Mahalanobis and Euclidean distance

In this final section, we compare the relationships between the different distances we’ve considered. First, it it important to note that applying a rotation on the dataset does not change the norm of any observation. Indeed, if \(w_i=U^{\top}x_i\), then: 5:

\[ \begin{align} w_i^{\top}w_i &= x_i^{\top}UU^{\top}x_i \\ &= x_i^{\top}x_i \end{align} \]

This shows that the Euclidean norm is invariant under rotation and is visually illustrated in the plot below:

On the other hand, we’ve also seen that if \(Z=X U \Lambda^{-1/2}\), then

\[ \begin{align} z_i^{\top}z_i &= x_i^{\top}U \Lambda^{-1/2} \Lambda^{-1/2}U^{\top}x_i \\ & = x_i^{\top}\Sigma^{-1}x_i \\ & \neq x_i^{\top} x_i, \quad \text{ if } x \neq 0 \end{align} \]

and so the Euclidean distance is not invariant under the linear transformation \(U \Lambda^{-1/2}\). This also implies that results will differ when comparing the standard Euclidean distance and the Mahalanobis distance in the original data space. The rain plot below illustrates this discrepancy by showing the change in rank when comparing \(x_i^{\top} x_i\) and \(x_i^{\top}\Sigma^{-1}x_i\). 6

Conclusion

We’ve seen that the Mahalanobis distance is the Euclidean distance under a specific linear transformation.

This distance is efficient because it implicitly rotates and scales the data based on the eigenvector and eigenvalues of the covariance matrix. This rotation is exactly the same as the one performed by principal component analysis to identify the orthogonal components in the data.

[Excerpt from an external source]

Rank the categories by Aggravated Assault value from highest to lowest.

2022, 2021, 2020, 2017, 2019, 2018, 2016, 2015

In the ideal situation where the data really follows a multivariate normal distribution, this transformation leads to independent standard normal random variables whose sum of squares follows a chi square distribution.

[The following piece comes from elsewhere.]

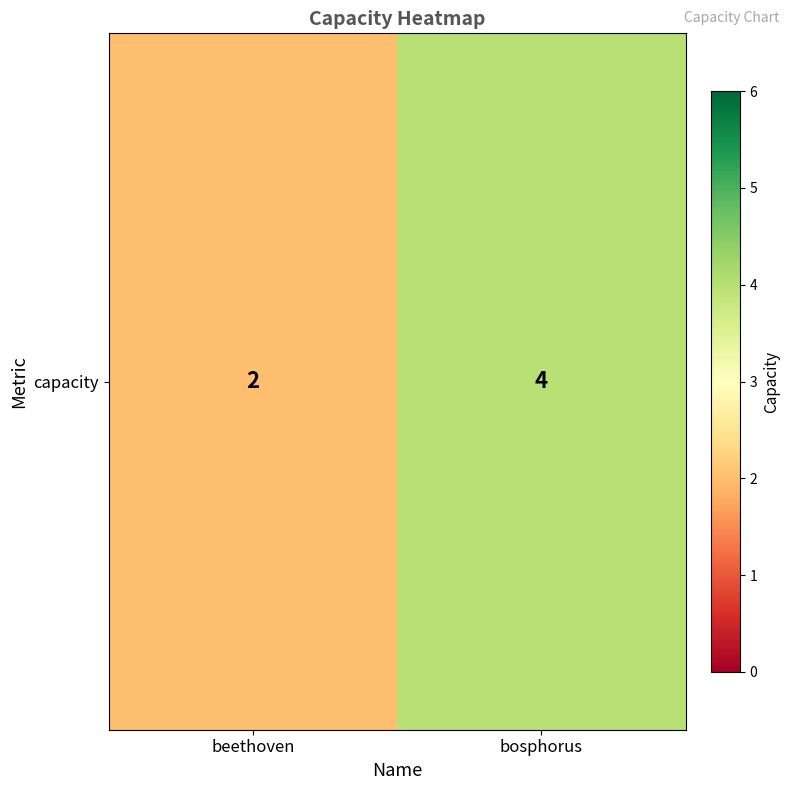

Rank the categories by value from lowest to highest.

beethoven, bosphorus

  1. Scaling by \(\frac{1}{n-1}\) or any other constant would not change the analysis presented here. The important assumption is that \(\Sigma\) is real and symmetric.

  2. In fact, we can induce similar distances with any real semi-definite positive matrix \(\Gamma\) for which the following decomposition exists \(\Gamma=\Gamma^{T/2}\Gamma^{1/2}\). In that case, we have \(||x||_{\Gamma} = ||\Gamma^{1/2}x||_2 = \sqrt{x^{\top} \Gamma^{T/2} \Gamma^{1/2} x} >0\).

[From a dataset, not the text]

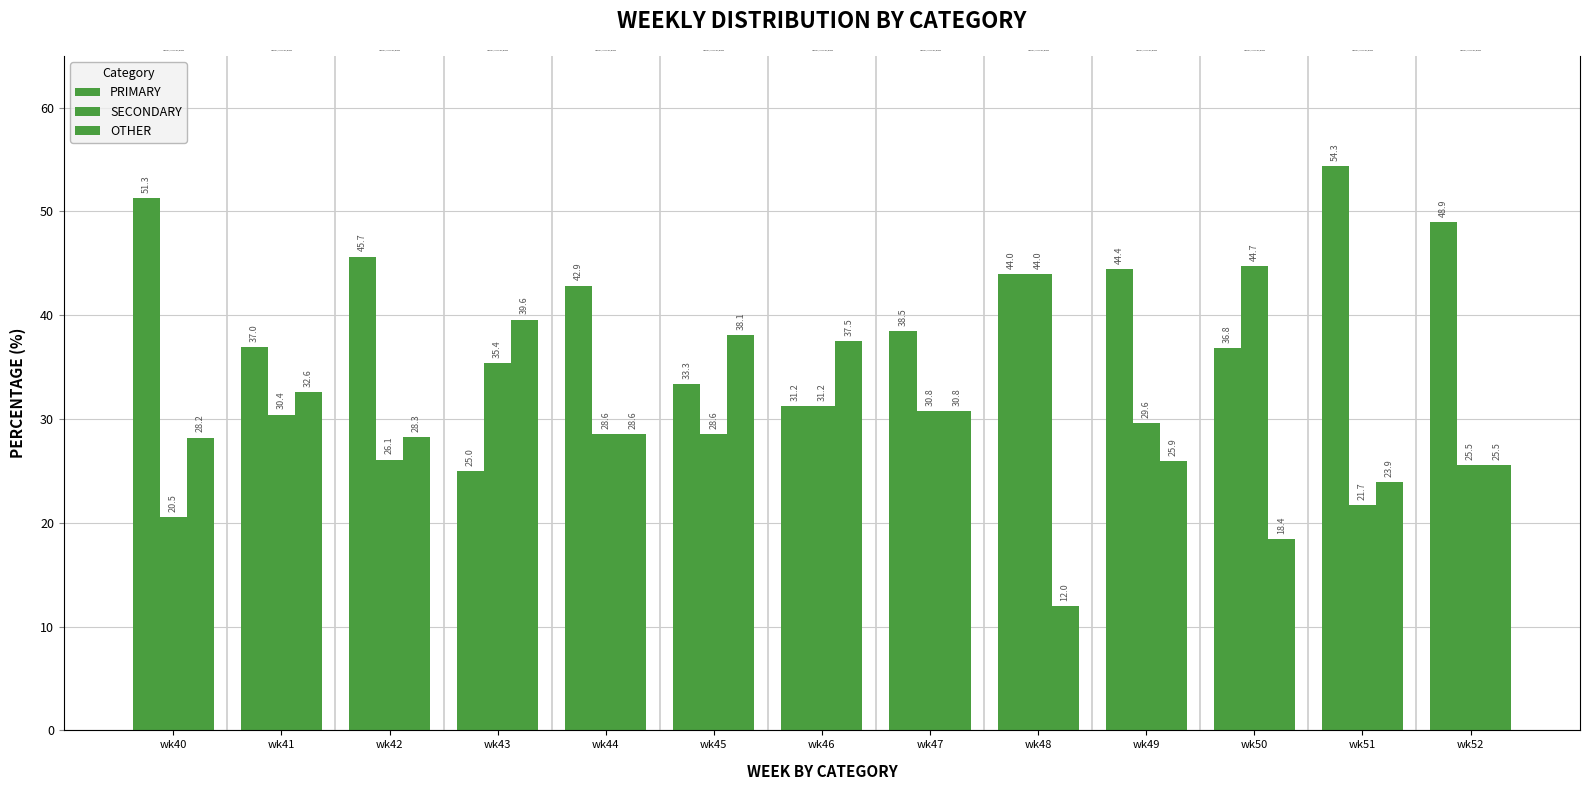

What is the highest value of the PRIMARY series?

54.3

  3. These new points would not necessarily be flagged as outliers if considering each dimensions independently, since they lie within the box \([\underline{x}_1, \bar{x}_1] \times [\underline{x}_2, \bar{x}_2]\), where each elements represent the min and max over each dimension for the valid non-outlier data.

  4. See this post for some additional details on ellipsoids.

  5. The transpose is not an error, \(w_i\in \mathbb{R}^{p}\) and \(x_i\in \mathbb{R}^{p}\) are column vectors and correspond to rows in \(W\in \mathbb{R}^{n\times p}\) and \(U\in \mathbb{R}^{n\times p}\), respectively.

  6. This plot corresponds to the distance between each of the data points and the mean of the original data (which is 0) since \(x_i^{\top} x_i=(x_i-0)^{\top} (x_i-0)\). Taking distances with respect to another point \(x_0\) yields the same ordering and \((x_i-x_0)^{\top}(x_i-x_0) \neq (x_i-x_0)^{\top}\Sigma^{-1}(x_i-x_0)\) if \(x_i \neq x_0\).